Nevertheless, both the political will to act on climate change, as well as the large-scale technological solutions touted, were not yet strong enough in the 2000s. Carbon capture and storage (CC&S), the plan to bury carbon dioxide, a leading canidate technology, even struggled to receive funding, as the case of FutureGen illustrates. The fourth IPCC assessment report, released in 2007, was incrementally more forthright in its insistence on the reality of anthropogenic climate change than its predecessor, but probably fell short of what a mainstream scientific consensus might be. The international meeting at Copenhagen, expected to consider a replacement for the Kyoto Protocol, was regarded as crunch time.

Attempts to use the IPCC as a model for other areas where global-scale problems needed guidance from complex and disputed scientific advice ran into trouble, too, in 2008. The International Assessment of Agricultural Science and Technolog, described by a Nature editorial as ‘an ambitious 4-year US$10-million project to do for hunger and poverty what the Intergovernmental Panel on Climate Change has done for another global challenge’, was threatened by the withdrawal of Monsanto and Syngenta. At issue was the contribution biotechnology – genetically-modified organisms, specifically – could make to the mission.

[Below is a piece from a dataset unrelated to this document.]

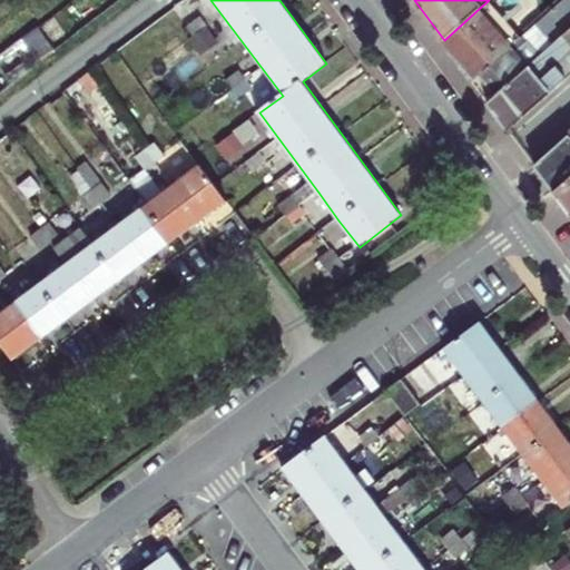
[(562,2),(549,15),(556,23),(569,11),(562,2)]
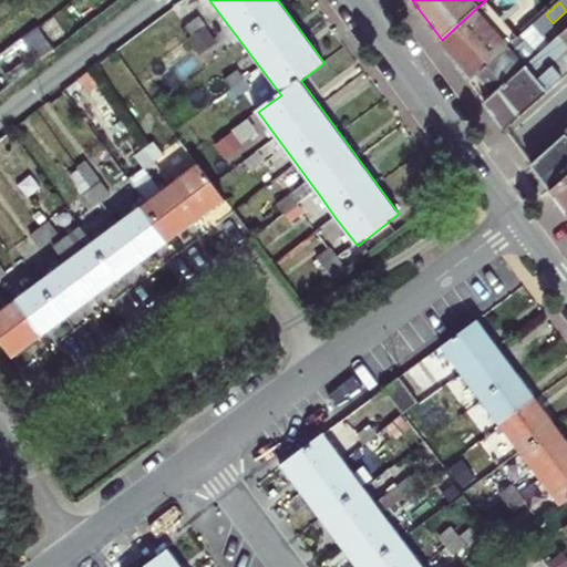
[(478,7),(442,40),(472,80),(478,74),(512,44),(478,7)]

science 2008-2009: 6: International Polar Year

By Jon Agar, on 26 September 2009

The large-scale organisation of science is old enough to have its established cycles. In International Polar Year took place in 1932-1933, fifty years after the first. The International Geophysical Year of 1957-1958 had been opportunistically shoe-horned in twenty-five years later, claiming space and the Antarctic for science during the Cold War freeze.

In 2007-2007, the third International Polar Year was held: 170 projects, involving more than 60 nations, at a cost of $1.2 billion. In the north, scientists measured melting permafrost. In the south, China established a new Antarctic base.

science 2008-2009: 5: another green world (and another and another)

By Jon Agar, on 26 September 2009

There are five classical planets. The eighteenth, nineteenth and twentieth centuries add one each. The detection of hordes of fainter planets in the 1990s and 2000s has had some dramatic consequences.

First, the discovery, many by Caltech astronomer Michael Brown, of a string of “trans-Neptunian objects” has forced scientists to rethink what a “planet” is. The International Astronomical Union created in 2006 a new category of “dwarf planet”, placing Pluto and Ceres with some of these new objects, now given names: Eris, Sedna (possibly), Haumea and Makemake. The demotion of Pluto is a reminder of the revisable character of even the most apparently basic or venerable of scientific categories.

Second, beginning in 1995, planets around other ordinary stars have been detected. These “exoplanets” have typically revealed themselves through the tiny wobbles, detectable with fine spectroscopic measurement, induced in the movement of their home stars. By 2008, more than 300 exoplanets had been identified, including one, HD 189733b, with a trace of water vapour in its spectrum. This discovery prompted serious speculation about “biomarkers” to look for in exoplanets.